Jill will have tea waiting for her. The two boys will immediately run outside arm in arm, like European kids, she’ll think, like boys still unembarrassed by their own enthusiasm for each other. Jill will ask her how she’s doing, and she’ll say fine, fine and then catch herself on the verge of saying more, but what, exactly, she doesn’t know, except that it feels like something’s been deposited in the back of her throat, and she’s been walking around for most of the day in a dreamy nonawake state, replaying the evening in her head. Oh, honey Jill will say, and reach across the counter for her hand, and then at least he only wanted your purse, you can thank God for that, and also that Charles was there because otherwise who knows? But Charles was there, and it had still happened, and whatever it was that this sort of violet talking had meant, if it meant anything at all, was that he had been unable to do anything to stop it. Which is not to say he should’ve tried, you should always just hand the stuff over, big deal Jill will say, and Claire will hear herself saying I know, I know . But still, it was just one punch and he’d gone down, and did not get back up, and had not chased the guy across the street, and did not act the way she wanted him to act, and had, in fact, left it to her to resolve the altercation. Which she had done. And which, she thinks, she is now being punished for.
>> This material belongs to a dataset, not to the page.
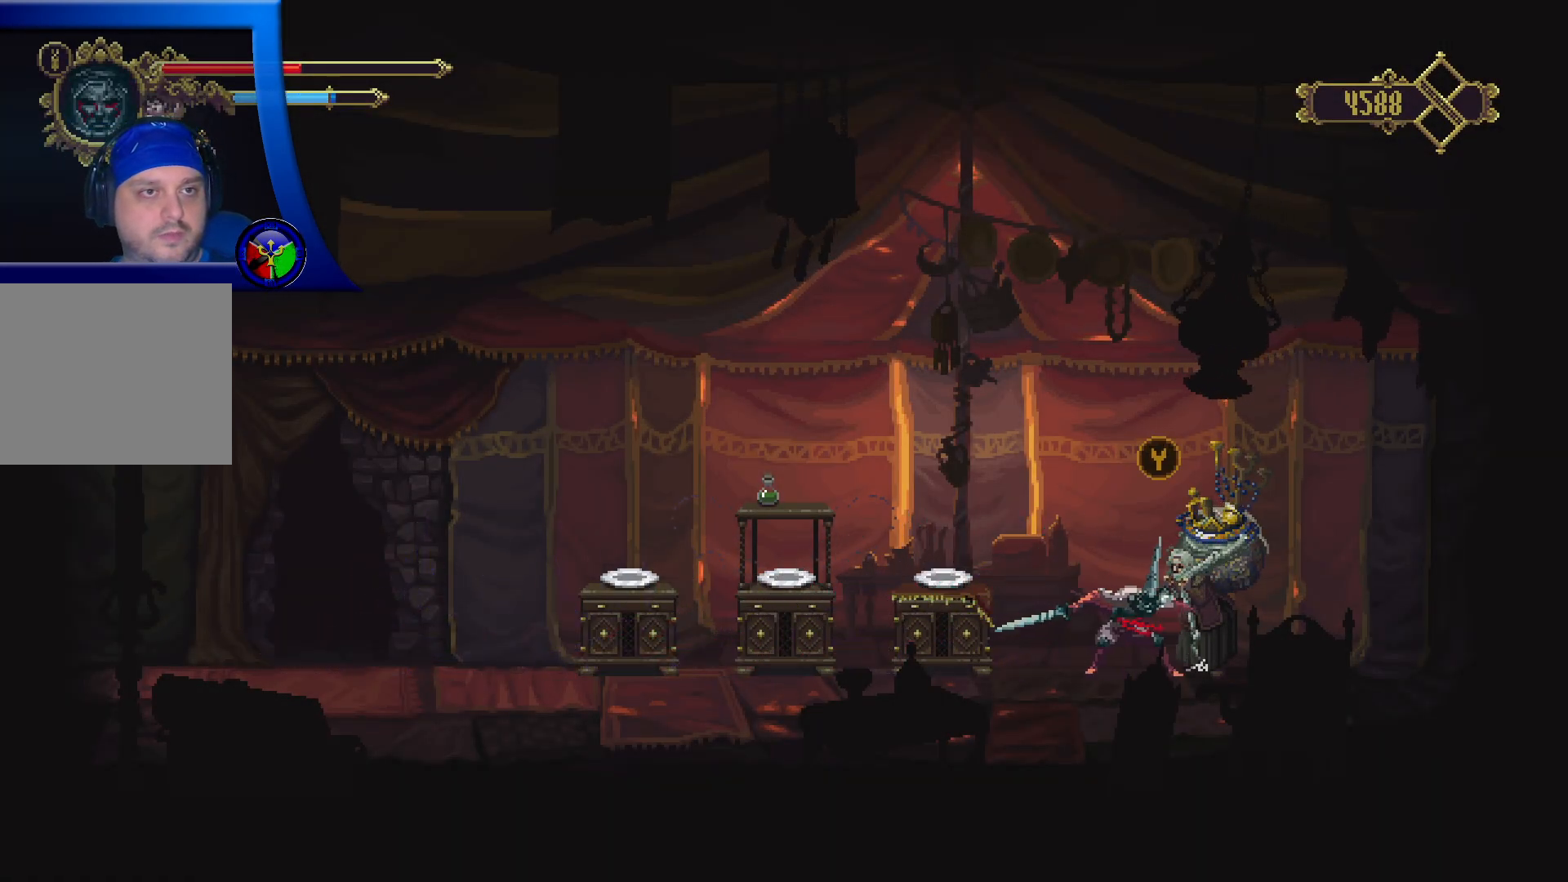
{"buttons": [], "left_stick": "center", "right_stick": "center", "events": [[217, "Y", "down"], [333, "Y", "up"]]}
She can see the boys through the kitchen window, engaged in some game with obscure rules involving imaginary enemies, the two boys clearly on the same side, lobbing what she assumes are grenades over the fence into the neighbor’s yard. One of them brings his hand to his mouth and bites like he’s holding an apple and then drops it, alerting the other one of the calamity about to befall them inside their own bunker, and the two of them dive into the snow, covering their ears with an oh, no! that’s audible even from where she’s sitting. The tea is warming her hands, and she listens as Jill lists one complaint after another, about her mother-in-law, about uninvited guests, about their dog and how he only seems to shit when he’s sure he’s got the widest audience available, about their heating bill, which, now that Patrick knows how to adjust the thermostat, has become astronomical. She’s heard all of this before. Jill, Claire will know, is just trying to cheer her up. Eventually, Claire will decide to go home. She’ll walk outside as it’s getting dark, and drop a kiss on her son’s cheek that he’ll make a big show out of wiping away. She’ll tell him to remember to brush his teeth, in circles, every tooth, and then, after a final shrug from Sam and a good-bye from Jill, will get in her car and drive the five miles home without turning on the radio.